Instructions:
1/ List every country named in the article on where life began.
2/ Update the article on where life began from "The discovery pushed" to "ourselves, researchers said.", replacing "paradigm-shifting" with "groundbreaking".

Source document:
Life on Earth may have begun on land rather than in the sea, suggests a study that pushes back the time for the emergence of microbial life on land by 580 million years.
Researchers at the University of New South Wales in Australia scoured the landscape of the Pilbara region of Western Australia looking for clues to how ancient microbes could have produced the abundant stromatolites that were discovered there in the 1970s. Stromatolites are round, multi-layered mineral structures that range from the size of golf balls to weather balloons and represent the oldest evidence that there were living organisms on Earth 3.5 billion years ago.
Scientists, who believed life began in the ocean, thought these mineral formations had formed in shallow, salty seawater. However, researchers found the evidence that the stromatolites had not formed in salt water but instead in conditions more like the hot springs.
The discovery pushed back the time for the emergence of microbial life on land by 580 million years and also bolsters a paradigm-shifting hypothesis that life began, not in the sea, but on land, researchers said. The model for life beginning on land rather than in the sea could not only reshape our idea about the origin of life and where else it might be, but even change the way we view ourselves, researchers said.
For four decades, ever since the research vessel Alvin discovered deep-sea hydrothermal vents that were habitats for specialised bacteria and worms that looked like something out of a science-fiction novel, scientists have theorised that these mineral-and gas-pumping vents were just what was needed for life to begin.
However, David Deamer from University of California, Santa Cruz in the US thought the theory had flaws. For instance, molecules essential for the origin of life would be dispersed too quickly into a vast ocean, he said and salty seawater would inhibit some of the processes he knew are necessary for life to begin.
Trekking to volcanoes from Russia to Iceland and hiking through the Pilbara desert, Deamer and his colleagues’ observations of volcanic activity suggested the idea that hot springs provided the right environment for the beginning of life. According to him, ancient Earth consisted of a huge ocean spotted with volcanic land masses. Rain would fall on the land, creating pools of fresh water that would be heated by geothermal energy and then cooled by runoff.
Some of the key building blocks of life, created during the formation of our solar system, would have fallen to Earth and gathered in these pools, becoming concentrated enough to form more complex organic compounds.
Deamer and his team believe the first life emerged from the natural production of vast numbers of such membrane- encased “protocells.” While there is still debate about whether life began on land or in the sea, the discovery of ancient microbial fossils in a place like the Pilbara shows that these geothermal areas—full of energy and rich in the minerals necessary for life—harboured living microorganisms far earlier than believed, researchers said.

(Saved data entries)
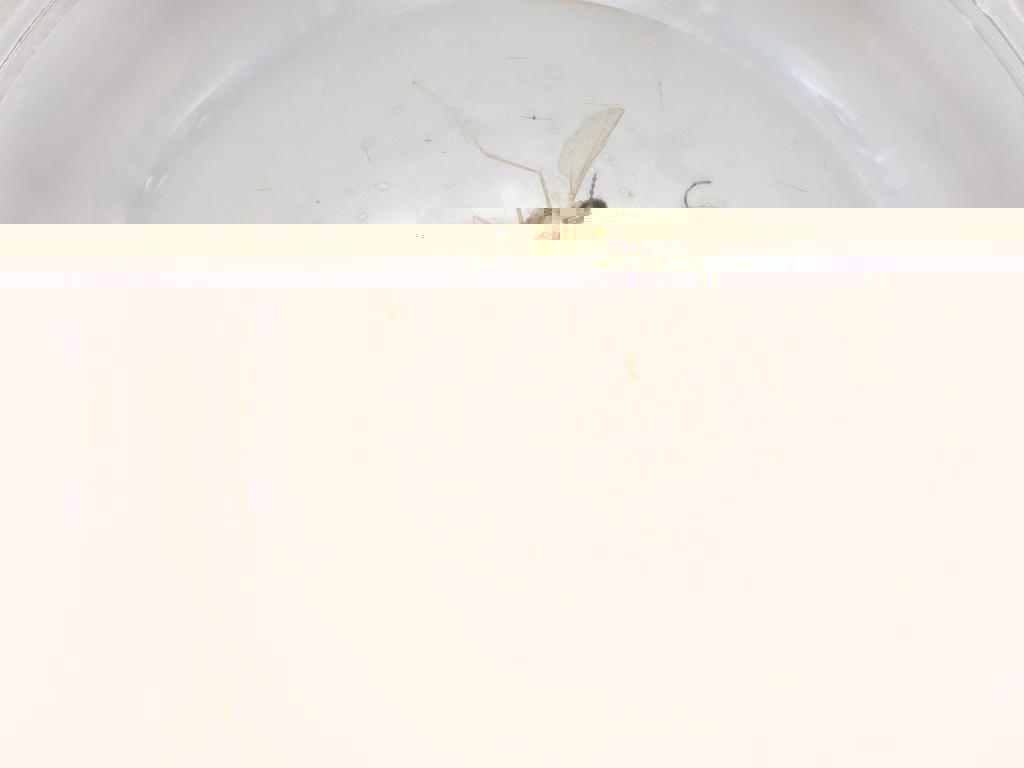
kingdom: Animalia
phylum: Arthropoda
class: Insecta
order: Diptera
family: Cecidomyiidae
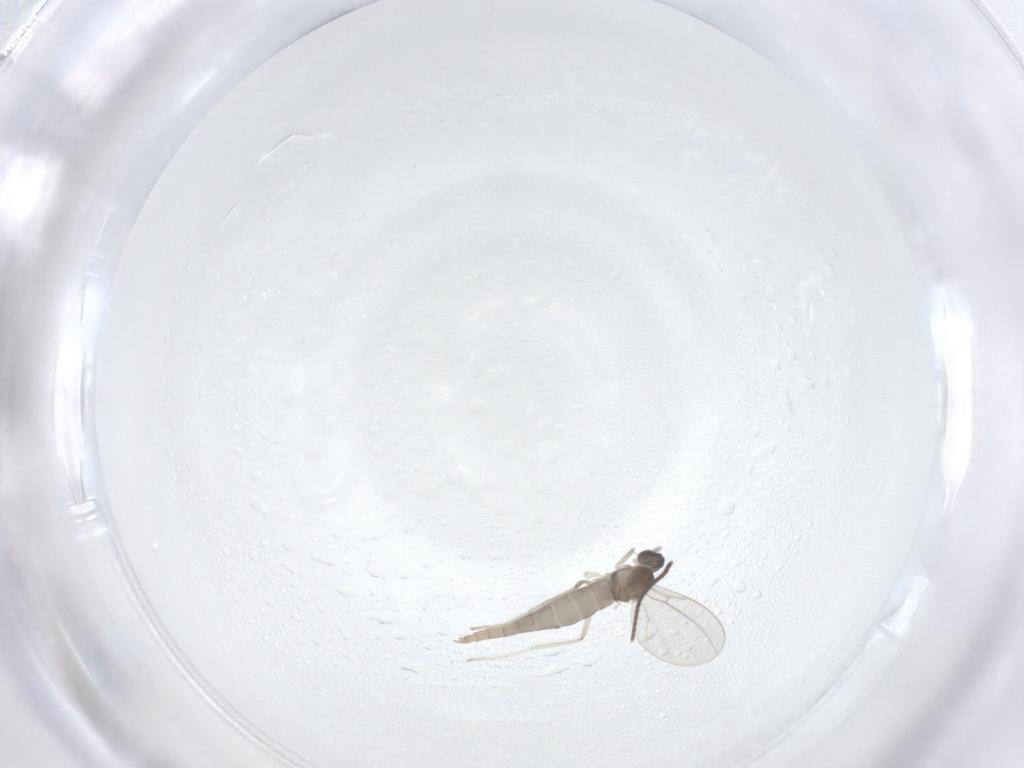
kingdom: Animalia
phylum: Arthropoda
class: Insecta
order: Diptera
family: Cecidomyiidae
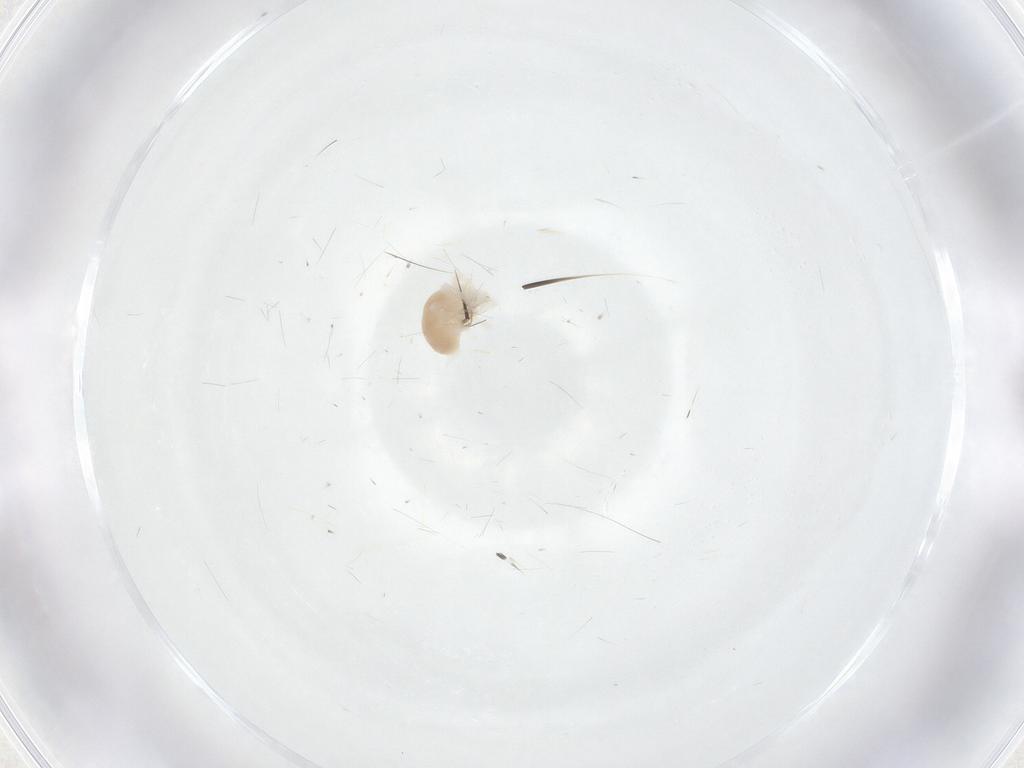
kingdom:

Answers for the exercise:
1/ Australia, the US, Russia, Iceland

2/
The discovery pushed back the time for the emergence of microbial life on land by 580 million years and also bolsters a groundbreaking hypothesis that life began, not in the sea, but on land, researchers said. The model for life beginning on land rather than in the sea could not only reshape our idea about the origin of life and where else it might be, but even change the way we view ourselves, researchers said.